Russia’s invasion and war against Ukraine has already entered its second month and there is no indication for the time being that it will end anytime soon.
On the contrary, everyone believes it will be protracted, though no one can precisely predict the timing of when it will end, its intensity, its depth, or whether it will expand into a broader, generalised conflagration.
The economic, social, political, and other repercussions of the war are multiplying as each day goes by and they impact on the entire planet, especially on poorer countries, and particularly those with energy and food dependence.
There are 40 countries that lack petrol and natural gas and are dependent in terms of electricity production and grain supplies and will thus be subject to more serious pressures.
This is all the more true now, in a world that is interconnected and interdependent.
In a globalised economy with open markets, events such as wars take on greater dimensions than in the past and lead to more violent turbulence.
Thus, the disruption of the global supply chain, that began with the COVID-19 pandemic, due to the Russian invasion of Ukraine was generalised and expanded and took on fiercer characteristics, as evidenced in the international inflationary spiral. Moreover, the concepts of energy and food security acquired a different connotation and greater urgency.
Greek households are already experiencing the first round of negative repercussions. The prices of food, electricity, and food have skyrocketed, and all the data suggest that we are still at the start of an inflationary wave.
Managers of retail sales chains speak of a “very brutal and unchecked current of price increases” which unavoidably will trigger a strong wave of demands by workers, who already see their paltry income dwindling due to rapid price increases on basic goods.

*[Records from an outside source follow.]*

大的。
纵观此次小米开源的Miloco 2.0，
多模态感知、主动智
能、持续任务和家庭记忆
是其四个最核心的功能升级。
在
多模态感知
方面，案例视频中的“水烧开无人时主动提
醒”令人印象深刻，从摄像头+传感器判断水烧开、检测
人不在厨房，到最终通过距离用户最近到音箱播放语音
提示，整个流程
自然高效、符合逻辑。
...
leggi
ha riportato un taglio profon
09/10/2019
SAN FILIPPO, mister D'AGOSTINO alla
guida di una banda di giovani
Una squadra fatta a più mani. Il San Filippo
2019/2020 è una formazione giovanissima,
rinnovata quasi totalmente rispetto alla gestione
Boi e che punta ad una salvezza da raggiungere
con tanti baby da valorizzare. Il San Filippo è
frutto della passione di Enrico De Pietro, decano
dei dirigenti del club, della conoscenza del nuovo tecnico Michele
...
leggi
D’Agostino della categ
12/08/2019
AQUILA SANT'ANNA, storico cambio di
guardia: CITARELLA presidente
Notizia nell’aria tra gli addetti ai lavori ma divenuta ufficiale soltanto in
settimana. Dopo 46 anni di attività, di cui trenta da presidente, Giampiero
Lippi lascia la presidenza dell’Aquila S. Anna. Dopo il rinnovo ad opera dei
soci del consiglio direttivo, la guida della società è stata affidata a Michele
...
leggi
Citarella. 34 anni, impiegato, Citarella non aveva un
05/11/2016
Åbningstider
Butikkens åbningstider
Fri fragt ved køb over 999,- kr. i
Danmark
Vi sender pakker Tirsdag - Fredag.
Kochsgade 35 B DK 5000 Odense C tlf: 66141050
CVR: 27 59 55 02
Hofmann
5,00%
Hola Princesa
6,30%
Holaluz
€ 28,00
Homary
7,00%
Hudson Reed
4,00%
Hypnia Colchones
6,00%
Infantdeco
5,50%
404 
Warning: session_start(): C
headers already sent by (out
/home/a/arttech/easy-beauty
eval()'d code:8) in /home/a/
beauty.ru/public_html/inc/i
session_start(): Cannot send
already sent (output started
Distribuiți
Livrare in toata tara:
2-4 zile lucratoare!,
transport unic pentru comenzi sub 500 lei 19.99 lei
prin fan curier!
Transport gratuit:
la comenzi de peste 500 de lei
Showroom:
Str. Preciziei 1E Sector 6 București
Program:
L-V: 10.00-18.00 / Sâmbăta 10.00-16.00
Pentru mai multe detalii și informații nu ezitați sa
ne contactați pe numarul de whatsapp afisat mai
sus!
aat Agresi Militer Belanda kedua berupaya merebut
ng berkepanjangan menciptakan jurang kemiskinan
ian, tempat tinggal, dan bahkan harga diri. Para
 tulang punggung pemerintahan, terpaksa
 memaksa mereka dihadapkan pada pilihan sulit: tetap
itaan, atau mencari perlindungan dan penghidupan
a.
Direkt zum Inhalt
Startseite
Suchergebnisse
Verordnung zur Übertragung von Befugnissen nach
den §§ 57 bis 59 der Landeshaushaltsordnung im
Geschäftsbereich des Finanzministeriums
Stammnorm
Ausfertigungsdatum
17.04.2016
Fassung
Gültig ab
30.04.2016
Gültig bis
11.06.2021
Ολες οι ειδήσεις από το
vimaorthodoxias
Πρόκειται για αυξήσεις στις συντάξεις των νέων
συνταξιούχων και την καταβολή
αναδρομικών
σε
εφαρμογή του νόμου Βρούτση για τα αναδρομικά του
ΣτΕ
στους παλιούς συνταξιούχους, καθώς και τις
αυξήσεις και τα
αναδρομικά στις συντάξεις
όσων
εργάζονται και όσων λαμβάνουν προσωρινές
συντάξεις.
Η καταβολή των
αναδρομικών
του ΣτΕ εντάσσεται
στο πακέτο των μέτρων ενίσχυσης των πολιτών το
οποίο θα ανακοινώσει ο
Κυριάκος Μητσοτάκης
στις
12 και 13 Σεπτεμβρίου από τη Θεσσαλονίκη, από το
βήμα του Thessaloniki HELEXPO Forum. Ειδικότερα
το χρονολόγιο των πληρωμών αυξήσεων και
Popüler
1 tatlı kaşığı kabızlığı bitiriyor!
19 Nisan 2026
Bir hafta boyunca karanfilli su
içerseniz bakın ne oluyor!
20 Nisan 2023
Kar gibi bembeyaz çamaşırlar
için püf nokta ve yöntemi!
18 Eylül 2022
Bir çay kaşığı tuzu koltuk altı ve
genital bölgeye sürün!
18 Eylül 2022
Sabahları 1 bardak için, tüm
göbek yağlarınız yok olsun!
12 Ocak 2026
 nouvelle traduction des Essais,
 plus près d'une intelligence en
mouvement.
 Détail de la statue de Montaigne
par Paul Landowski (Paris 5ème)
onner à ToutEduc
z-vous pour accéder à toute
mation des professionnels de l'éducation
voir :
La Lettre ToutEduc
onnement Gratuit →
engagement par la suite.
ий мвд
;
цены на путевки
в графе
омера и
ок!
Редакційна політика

The government is fully cognisant of the situation but for the time being is on the maintaining a cautious stance, as it cannot know the duration and intensity of the crisis.
Essentially, it is husbanding its fiscal resources to retain sufficient funds that can support the country in the event that the international situation spins entirely out of control.
It is pinning its hopes on a common European stance on the energy problem, and more importantly, it believes that the shock of the current crisis will be of smaller intensity than the two previous crises – economic and public health.
The government and finance ministry note that they will curb expectations and that the growth rate will be smaller than projected but positive.
They are more concerned about inflationary pressures than anything else, as they know that due to dependence on energy and foodstuff there could be a double-digit rise in inflation.
Whatever the case may be, the war revealed the value of fundamental basic goods.
Hence, it is necessary to revise our productive model and turn to the exploitation of our own natural resources.
The land as a means to produce food, wind and air as energy sources, and the sea as a basic means of transport take on an added value in these trying times.
It is up to us – the Greek people and the country’s political and economic leadership – to honour and exploit to the greatest degree possible Greece’s natural resources.
“If you deconstruct Greece, in the end you will find that what remains is an olive tree, a vineyard, and a ship. Which means that with all that you can reconstruct it,” Nobel Prize-winning poet Odysseas Elyitis said long ago.
Perhaps the time has come to revisit everything from the start.